_Work order 1_
According to the article on California's medical cannabis regulation, on what date will the state Board of Equalization begin accepting applications for medical cannabis resale licenses?
_Work order 2_
Summarize the article on California's medical cannabis regulation in two sentences.
_Work order 3_
Transcribe the passage of the article on California's medical cannabis regulation starting with "(The act has" and going on through "harvest to patient.".

_Selected passage_
Pot regulators mount up in Citrus Heights

California seeks advice in getting into the medical marijuana business

This is an extended version of a story that ran in the October 6, 2016, issue.

Cautious optimism permeated the crowded Citrus Heights Community Center last month, as representatives from the state’s newly established Bureau of Medical Cannabis Regulation sought advice on how to get into the medical marijuana business.

More than 200 people attended the second of six pre-regulatory meetings held throughout California on September 20. The impetus for these rotating forums is the Medical Cannabis Regulation and Safety Act, which is charting new legal territory for a substance the federal government still considers illegal. The act is made up of a trio of bills that officially took effect January 1, but its implementation is being rolled out over two years, as its specific requirements are shaped and locally approved collectives and cooperatives are phased out in favor of a model similar to the one that regulates the commercial sale of alcohol and tobacco.

The state Board of Equalization will begin accepting applications for medical cannabis resale licenses on January 1, 2018; though to sell medical cannabis, license holders will also have to obtain local government approval.

(The act has no bearing on Proposition 64’s recreational cannabis model, recently endorsed by the California Nurses Association and Sacramento Mayor-elect Darrell Steinberg.)

The bureau is seeking input in the rule-making process from stakeholders at every level of the medical cannabis industry, as well as patients, law enforcement and the public, said bureau chief Lori Ajax. “Just getting that feedback from them is really helpful to both the bureau and public health [department] in getting it right,” Ajax said.

As part of the act, the state Department of Food and Agriculture will implement an electronic identification system, beginning with a tag attached to each cannabis plant at cultivation sites. This track-and-trace program will be implemented to address safety concerns with pesticides, confirmation of origin of the plant and to oversee every step in between, from harvest to patient.

Though no single entity has yet been awarded a government contract to run a track-and-trace system, SICPA, a security company with prior experience in the tobacco regulation market, began a pilot track-and-trace program in Humboldt County. SICPA currently works with 15 operators in the medical cannabis industry and is seeking to expand. Alexander Spelman, SICPA’s vice president of business development, said the program is crucial for taxing and regulating cannabis products.

“Essentially you are tracking something to identify where it is in the supply chain,” Spelman said. “And you are tracing it, to identify where it has been in the supply chain.”

The statewide forums, which wrapped up October 5, were the first step in the regulation process, after which the rules will officially be drafted, noticed, opened for public comment and modified. Then, subject to approval from the Department of Consumer Affairs, they will be submitted to the state Office of Administrative Law for final approval.

The fact that these meetings are taking place at all is a game-changer for an industry plagued by the inherent difficulties of operating in a legal gray zone, according to Patrick Rohde of Emerald Environments LLC, Cannabis Industry Compliance Solutions, based in Long Beach.

Dataset entries
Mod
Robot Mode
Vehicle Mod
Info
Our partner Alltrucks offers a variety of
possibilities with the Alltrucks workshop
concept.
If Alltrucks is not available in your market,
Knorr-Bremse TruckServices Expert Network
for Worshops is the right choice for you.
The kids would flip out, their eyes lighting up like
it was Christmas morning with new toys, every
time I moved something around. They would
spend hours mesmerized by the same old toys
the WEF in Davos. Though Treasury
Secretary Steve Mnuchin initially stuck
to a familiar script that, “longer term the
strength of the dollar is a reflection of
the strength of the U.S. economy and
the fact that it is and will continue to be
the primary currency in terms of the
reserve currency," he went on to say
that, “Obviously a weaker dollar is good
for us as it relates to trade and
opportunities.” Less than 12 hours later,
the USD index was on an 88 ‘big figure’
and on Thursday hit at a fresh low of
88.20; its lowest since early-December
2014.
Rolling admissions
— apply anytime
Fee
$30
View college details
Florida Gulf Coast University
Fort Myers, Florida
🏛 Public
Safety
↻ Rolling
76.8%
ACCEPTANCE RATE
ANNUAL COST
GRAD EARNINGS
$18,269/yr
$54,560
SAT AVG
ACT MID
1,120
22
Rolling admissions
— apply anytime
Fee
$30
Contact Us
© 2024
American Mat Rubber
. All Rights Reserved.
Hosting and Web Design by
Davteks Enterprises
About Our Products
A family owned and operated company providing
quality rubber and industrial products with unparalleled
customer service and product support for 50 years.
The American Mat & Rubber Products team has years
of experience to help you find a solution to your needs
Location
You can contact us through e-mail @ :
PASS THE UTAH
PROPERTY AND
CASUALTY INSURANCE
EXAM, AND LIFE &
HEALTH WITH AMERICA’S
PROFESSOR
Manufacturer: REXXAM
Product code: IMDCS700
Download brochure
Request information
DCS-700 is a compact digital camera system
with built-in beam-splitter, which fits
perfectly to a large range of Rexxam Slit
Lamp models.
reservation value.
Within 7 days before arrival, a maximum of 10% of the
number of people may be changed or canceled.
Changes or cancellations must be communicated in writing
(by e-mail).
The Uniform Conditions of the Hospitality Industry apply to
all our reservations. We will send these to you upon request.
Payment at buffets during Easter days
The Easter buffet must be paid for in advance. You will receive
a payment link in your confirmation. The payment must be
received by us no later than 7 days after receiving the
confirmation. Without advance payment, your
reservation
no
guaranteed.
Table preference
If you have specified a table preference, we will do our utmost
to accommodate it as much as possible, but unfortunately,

_Answer 1_
January 1, 2018.

_Answer 2_
Representatives of California's newly established Bureau of Medical Cannabis Regulation held the second of six statewide pre-regulatory meetings in Citrus Heights to gather input on implementing the Medical Cannabis Regulation and Safety Act, which is being rolled out over two years. The act includes an electronic track-and-trace system for cannabis plants, and the forums were the first step in a process in which the rules will be drafted, opened for public comment, modified and submitted for final approval.

_Answer 3_
(The act has no bearing on Proposition 64’s recreational cannabis model, recently endorsed by the California Nurses Association and Sacramento Mayor-elect Darrell Steinberg.)

The bureau is seeking input in the rule-making process from stakeholders at every level of the medical cannabis industry, as well as patients, law enforcement and the public, said bureau chief Lori Ajax. “Just getting that feedback from them is really helpful to both the bureau and public health [department] in getting it right,” Ajax said.

As part of the act, the state Department of Food and Agriculture will implement an electronic identification system, beginning with a tag attached to each cannabis plant at cultivation sites. This track-and-trace program will be implemented to address safety concerns with pesticides, confirmation of origin of the plant and to oversee every step in between, from harvest to patient.